| Exercise requirements |
Reproduce the lines below exactly. Begin with the first, end with the line containing "ბულგარეთმა 2016-ში დაასახელა", and leave out the pictures.

○ ○ ○ ○ ○ ○ ○

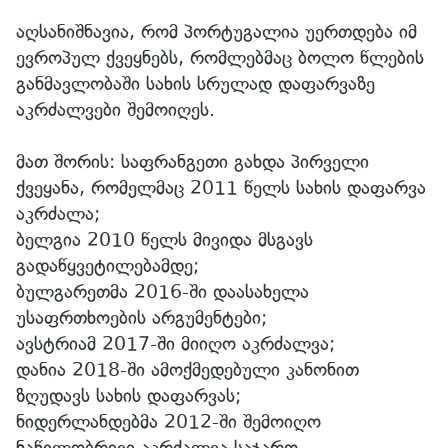
აღსანიშნავია, რომ პორტუგალია უერთდება იმ
ევროპულ ქვეყნებს, რომლებმაც ბოლო წლების
განმავლობაში სახის სრულად დაფარვაზე
აკრძალვები შემოიღეს.
მათ შორის: საფრანგეთი გახდა პირველი
ქვეყანა, რომელმაც 2011 წელს სახის დაფარვა
აკრძალა;
ბელგია 2010 წელს მივიდა მსგავს
გადაწყვეტილებამდე;
ბულგარეთმა 2016-ში დაასახელა
უსაფრთხოების არგუმენტები;
ავსტრიამ 2017-ში მიიღო აკრძალვა;
დანია 2018-ში ამოქმედებული კანონით
ზღუდავს სახის დაფარვას;
ნიდერლანდებმა 2012-ში შემოიღო
ნაწილობრივი აკრძალვა საჯარო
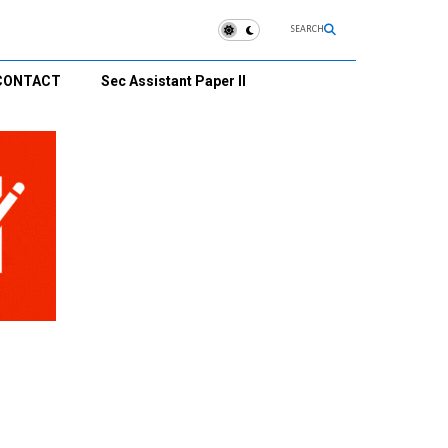
SEARCH
CONTACT
Sec Assistant Paper II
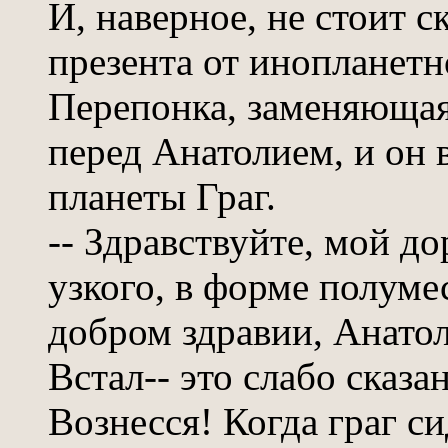
И, наверное, не стоит 
презента от инопланетн
Перепонка, заменяющая
перед Анатолием, и он 
планеты Граг.
-- Здравствуйте, мой до
узкого, в форме полумес
добром здравии, Анато
Встал-- это слабо сказ
Вознесся! Когда граг си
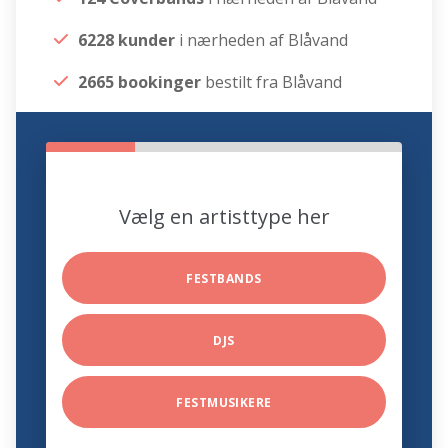
6228 kunder
i nærheden af Blåvand
2665 bookinger
bestilt fra Blåvand
Vælg en artisttype her
FESTBANDS
DJS
FESTMUSIKERE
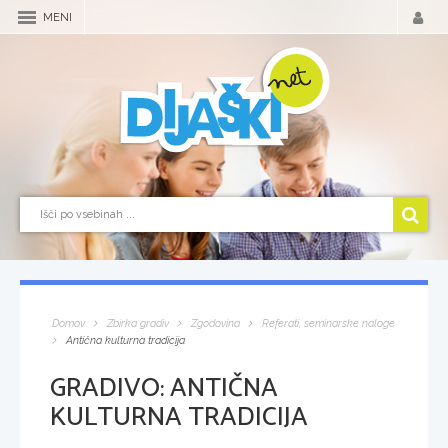
MENI
Domov
Zbirka gradiv
Zgodovina
Referati, seminarske naloge
Antična kulturna tradicija
GRADIVO:
ANTIČNA
KULTURNA TRADICIJA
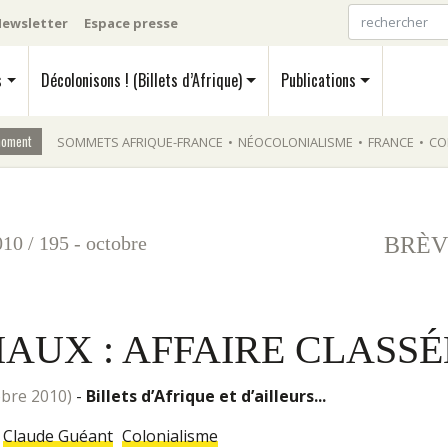
ewsletter
Espace presse
s
Décolonisons ! (Billets d’Afrique)
Publications
moment
SOMMETS AFRIQUE-FRANCE
•
NÉOCOLONIALISME
•
FRANCE
•
CO
010
/
195 - octobre
BRÈV
AUX : AFFAIRE CLASSÉ
tobre 2010)
-
Billets d’Afrique et d’ailleurs...
Claude Guéant
Colonialisme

○ ○ ○ ○ ○ ○ ○

| Solution to this task |
აღსანიშნავია, რომ პორტუგალია უერთდება იმ
ევროპულ ქვეყნებს, რომლებმაც ბოლო წლების
განმავლობაში სახის სრულად დაფარვაზე
აკრძალვები შემოიღეს.
მათ შორის: საფრანგეთი გახდა პირველი
ქვეყანა, რომელმაც 2011 წელს სახის დაფარვა
აკრძალა;
ბელგია 2010 წელს მივიდა მსგავს
გადაწყვეტილებამდე;
ბულგარეთმა 2016-ში დაასახელა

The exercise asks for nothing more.